Data extracted from a collection:
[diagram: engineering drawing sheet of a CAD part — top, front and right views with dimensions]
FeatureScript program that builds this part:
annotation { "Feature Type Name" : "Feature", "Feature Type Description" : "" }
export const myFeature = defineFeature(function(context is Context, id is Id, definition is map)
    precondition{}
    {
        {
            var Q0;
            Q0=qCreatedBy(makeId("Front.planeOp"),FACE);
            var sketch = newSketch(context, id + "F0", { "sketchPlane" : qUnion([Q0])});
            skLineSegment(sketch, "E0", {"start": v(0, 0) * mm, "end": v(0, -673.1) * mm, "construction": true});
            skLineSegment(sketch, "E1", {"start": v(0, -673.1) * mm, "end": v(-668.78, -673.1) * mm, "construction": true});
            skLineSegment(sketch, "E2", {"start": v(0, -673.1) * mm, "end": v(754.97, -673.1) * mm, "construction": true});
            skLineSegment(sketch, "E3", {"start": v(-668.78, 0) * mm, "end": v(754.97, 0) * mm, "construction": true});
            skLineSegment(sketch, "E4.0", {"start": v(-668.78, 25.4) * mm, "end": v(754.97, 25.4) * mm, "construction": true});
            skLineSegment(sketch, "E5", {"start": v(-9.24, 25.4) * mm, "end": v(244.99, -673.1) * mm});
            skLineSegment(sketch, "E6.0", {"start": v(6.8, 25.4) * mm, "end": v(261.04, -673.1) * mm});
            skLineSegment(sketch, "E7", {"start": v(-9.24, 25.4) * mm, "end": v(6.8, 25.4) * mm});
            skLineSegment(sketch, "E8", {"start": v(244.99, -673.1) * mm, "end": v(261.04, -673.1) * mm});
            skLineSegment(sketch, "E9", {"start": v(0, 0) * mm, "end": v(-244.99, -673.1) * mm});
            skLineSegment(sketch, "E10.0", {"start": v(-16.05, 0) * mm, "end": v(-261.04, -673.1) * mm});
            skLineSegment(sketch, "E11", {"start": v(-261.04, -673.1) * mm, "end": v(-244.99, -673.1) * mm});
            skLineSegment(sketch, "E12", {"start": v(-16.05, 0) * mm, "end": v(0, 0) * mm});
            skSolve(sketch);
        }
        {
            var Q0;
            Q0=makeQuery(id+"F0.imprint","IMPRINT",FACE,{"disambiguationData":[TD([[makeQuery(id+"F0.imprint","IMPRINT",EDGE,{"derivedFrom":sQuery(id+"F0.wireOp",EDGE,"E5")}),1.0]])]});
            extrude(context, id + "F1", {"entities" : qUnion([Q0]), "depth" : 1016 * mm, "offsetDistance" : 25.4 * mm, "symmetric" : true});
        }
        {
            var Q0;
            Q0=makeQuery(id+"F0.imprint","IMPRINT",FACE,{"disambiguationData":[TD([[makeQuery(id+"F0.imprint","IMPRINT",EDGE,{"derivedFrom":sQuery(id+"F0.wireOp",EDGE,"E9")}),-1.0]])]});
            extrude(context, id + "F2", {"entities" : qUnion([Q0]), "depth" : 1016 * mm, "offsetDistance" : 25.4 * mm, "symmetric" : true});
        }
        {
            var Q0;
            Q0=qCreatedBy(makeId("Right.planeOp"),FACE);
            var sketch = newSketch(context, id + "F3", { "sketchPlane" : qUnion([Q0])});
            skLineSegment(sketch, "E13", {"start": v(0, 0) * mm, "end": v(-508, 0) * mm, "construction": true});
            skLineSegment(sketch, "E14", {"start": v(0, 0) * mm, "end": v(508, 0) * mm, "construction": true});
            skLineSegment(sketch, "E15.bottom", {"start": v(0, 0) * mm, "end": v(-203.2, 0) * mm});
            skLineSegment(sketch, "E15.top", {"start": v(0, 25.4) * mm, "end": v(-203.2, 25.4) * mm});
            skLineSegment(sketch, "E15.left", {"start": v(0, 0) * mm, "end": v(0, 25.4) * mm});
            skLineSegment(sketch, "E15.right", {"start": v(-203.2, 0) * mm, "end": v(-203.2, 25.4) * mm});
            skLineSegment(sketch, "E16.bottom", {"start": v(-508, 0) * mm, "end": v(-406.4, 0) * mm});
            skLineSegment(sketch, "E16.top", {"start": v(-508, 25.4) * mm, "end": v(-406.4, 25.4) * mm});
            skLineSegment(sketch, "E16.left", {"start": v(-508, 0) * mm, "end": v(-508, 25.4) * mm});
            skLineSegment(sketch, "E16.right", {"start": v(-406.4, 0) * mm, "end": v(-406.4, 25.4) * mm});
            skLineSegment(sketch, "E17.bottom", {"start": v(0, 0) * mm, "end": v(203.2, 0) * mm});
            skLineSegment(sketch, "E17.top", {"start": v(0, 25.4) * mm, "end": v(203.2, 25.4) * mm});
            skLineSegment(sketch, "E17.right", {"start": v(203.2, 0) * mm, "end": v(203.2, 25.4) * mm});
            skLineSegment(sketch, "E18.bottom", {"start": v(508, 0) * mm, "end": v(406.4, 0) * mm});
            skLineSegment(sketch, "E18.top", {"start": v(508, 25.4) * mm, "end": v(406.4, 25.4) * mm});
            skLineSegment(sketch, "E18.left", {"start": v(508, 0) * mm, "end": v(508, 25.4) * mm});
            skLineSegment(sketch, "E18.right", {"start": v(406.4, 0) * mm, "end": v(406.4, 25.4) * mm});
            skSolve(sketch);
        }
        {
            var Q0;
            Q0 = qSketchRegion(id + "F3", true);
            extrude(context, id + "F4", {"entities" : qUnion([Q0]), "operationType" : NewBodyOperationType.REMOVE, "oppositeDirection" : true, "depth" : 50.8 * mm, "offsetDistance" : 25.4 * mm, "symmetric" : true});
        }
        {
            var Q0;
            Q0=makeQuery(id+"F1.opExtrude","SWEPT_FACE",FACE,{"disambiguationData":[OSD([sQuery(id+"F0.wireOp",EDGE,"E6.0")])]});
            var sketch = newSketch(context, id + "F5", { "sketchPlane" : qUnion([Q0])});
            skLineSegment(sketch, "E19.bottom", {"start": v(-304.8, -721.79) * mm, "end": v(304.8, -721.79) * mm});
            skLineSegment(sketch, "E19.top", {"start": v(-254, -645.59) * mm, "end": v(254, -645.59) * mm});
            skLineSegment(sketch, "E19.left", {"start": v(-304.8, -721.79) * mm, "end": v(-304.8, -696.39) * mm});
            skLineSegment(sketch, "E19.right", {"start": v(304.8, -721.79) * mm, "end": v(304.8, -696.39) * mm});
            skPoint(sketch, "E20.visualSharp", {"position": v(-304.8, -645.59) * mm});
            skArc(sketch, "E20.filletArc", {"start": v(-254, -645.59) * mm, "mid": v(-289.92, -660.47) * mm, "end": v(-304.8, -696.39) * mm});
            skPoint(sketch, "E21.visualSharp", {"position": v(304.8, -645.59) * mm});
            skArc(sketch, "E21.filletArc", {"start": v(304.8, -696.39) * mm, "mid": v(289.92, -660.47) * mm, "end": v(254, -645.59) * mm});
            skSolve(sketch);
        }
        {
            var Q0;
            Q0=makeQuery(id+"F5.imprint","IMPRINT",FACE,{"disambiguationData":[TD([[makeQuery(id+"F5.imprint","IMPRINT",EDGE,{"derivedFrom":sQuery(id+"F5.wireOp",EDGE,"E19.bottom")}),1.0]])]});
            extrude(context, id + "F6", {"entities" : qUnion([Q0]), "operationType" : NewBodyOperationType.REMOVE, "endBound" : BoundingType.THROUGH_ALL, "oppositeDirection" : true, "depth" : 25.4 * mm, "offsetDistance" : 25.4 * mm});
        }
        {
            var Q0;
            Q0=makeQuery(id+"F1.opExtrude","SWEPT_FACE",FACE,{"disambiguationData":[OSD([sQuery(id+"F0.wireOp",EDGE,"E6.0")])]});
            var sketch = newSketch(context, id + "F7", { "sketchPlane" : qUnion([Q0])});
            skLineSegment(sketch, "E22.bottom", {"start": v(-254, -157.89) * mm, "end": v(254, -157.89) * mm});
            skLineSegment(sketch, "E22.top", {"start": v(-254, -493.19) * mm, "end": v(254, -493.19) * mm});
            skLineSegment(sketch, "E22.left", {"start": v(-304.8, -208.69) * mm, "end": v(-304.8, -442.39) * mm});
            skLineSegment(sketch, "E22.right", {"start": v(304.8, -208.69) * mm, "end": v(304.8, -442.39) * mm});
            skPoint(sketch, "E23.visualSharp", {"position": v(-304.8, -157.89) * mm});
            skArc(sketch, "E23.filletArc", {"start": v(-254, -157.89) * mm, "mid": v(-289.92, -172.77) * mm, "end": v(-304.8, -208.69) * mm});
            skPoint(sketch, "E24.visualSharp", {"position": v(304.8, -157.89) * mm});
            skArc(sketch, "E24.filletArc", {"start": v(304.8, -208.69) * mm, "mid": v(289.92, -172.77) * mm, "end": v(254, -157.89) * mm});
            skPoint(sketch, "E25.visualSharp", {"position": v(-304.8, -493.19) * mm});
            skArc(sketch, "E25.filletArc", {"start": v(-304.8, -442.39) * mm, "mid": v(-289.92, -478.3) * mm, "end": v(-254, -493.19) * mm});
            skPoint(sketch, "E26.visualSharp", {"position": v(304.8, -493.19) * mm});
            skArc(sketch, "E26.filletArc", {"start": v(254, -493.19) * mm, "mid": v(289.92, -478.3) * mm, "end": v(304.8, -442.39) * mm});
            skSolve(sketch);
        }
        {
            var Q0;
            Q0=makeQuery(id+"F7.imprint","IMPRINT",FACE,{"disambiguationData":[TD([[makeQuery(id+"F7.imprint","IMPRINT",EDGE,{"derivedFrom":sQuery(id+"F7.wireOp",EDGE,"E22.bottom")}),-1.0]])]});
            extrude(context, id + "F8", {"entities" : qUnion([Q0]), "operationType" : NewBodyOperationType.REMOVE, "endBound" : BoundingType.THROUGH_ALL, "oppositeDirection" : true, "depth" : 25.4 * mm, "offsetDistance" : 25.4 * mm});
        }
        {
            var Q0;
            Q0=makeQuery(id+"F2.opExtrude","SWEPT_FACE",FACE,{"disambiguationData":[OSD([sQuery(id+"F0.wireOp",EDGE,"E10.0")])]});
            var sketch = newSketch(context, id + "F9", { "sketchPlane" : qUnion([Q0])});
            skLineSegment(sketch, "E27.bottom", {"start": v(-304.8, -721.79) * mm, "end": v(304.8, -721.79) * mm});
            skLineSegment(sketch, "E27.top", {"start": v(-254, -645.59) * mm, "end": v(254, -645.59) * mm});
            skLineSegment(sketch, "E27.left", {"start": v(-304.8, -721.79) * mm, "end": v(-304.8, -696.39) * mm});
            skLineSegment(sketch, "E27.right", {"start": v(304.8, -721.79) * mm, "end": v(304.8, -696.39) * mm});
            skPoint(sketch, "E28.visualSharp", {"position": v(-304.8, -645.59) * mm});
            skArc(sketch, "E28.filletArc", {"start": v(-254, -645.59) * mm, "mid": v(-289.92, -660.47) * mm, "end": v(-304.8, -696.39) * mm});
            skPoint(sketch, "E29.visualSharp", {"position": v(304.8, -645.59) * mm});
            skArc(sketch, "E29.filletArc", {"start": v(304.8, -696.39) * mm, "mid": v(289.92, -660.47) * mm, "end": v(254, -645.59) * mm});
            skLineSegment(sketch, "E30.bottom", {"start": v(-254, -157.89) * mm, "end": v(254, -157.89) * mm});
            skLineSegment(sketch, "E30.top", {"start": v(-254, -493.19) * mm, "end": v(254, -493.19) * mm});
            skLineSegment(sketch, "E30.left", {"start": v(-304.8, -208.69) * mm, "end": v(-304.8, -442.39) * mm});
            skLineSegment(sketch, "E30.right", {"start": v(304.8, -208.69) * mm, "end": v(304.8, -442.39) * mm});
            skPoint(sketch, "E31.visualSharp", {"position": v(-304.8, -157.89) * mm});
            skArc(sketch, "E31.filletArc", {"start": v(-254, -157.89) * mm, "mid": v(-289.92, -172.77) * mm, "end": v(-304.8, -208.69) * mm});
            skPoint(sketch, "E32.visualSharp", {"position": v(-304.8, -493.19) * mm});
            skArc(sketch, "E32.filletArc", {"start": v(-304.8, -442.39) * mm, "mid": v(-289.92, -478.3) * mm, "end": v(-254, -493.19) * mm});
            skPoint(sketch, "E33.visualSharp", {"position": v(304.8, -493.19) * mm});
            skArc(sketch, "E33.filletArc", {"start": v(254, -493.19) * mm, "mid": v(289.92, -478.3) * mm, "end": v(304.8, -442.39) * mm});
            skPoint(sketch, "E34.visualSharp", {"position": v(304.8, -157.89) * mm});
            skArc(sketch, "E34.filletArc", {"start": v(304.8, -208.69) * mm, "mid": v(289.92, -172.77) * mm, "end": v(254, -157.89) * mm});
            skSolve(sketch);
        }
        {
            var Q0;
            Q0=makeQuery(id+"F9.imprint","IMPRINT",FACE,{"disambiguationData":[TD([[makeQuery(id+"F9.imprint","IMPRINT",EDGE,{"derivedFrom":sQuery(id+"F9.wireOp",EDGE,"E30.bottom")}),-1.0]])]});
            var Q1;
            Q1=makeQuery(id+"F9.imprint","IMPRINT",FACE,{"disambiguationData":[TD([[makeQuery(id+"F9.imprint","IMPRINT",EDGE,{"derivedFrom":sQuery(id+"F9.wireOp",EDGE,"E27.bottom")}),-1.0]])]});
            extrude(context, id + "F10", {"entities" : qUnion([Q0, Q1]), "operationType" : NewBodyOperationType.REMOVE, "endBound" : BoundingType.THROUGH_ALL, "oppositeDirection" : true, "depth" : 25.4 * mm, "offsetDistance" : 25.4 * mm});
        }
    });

| INSTRUCTION |
Convert the lines above, from the first one through the line containing "v(754.97, -673.1) *", into a JSON list of strings with one string per line, leaving out any blank lines.

| ANSWER TO THIS EXERCISE |
[
  "[diagram: engineering drawing sheet of a CAD part — top, front and right views with dimensions]",
  "FeatureScript program that builds this part:",
  "annotation { \"Feature Type Name\" : \"Feature\", \"Feature Type Description\" : \"\" }",
  "export const myFeature = defineFeature(function(context is Context, id is Id, definition is map)",
  "    precondition{}",
  "    {",
  "        {",
  "            var Q0;",
  "            Q0=qCreatedBy(makeId(\"Front.planeOp\"),FACE);",
  "            var sketch = newSketch(context, id + \"F0\", { \"sketchPlane\" : qUnion([Q0])});",
  "            skLineSegment(sketch, \"E0\", {\"start\": v(0, 0) * mm, \"end\": v(0, -673.1) * mm, \"construction\": true});",
  "            skLineSegment(sketch, \"E1\", {\"start\": v(0, -673.1) * mm, \"end\": v(-668.78, -673.1) * mm, \"construction\": true});",
  "            skLineSegment(sketch, \"E2\", {\"start\": v(0, -673.1) * mm, \"end\": v(754.97, -673.1) * mm, \"construction\": true});"
]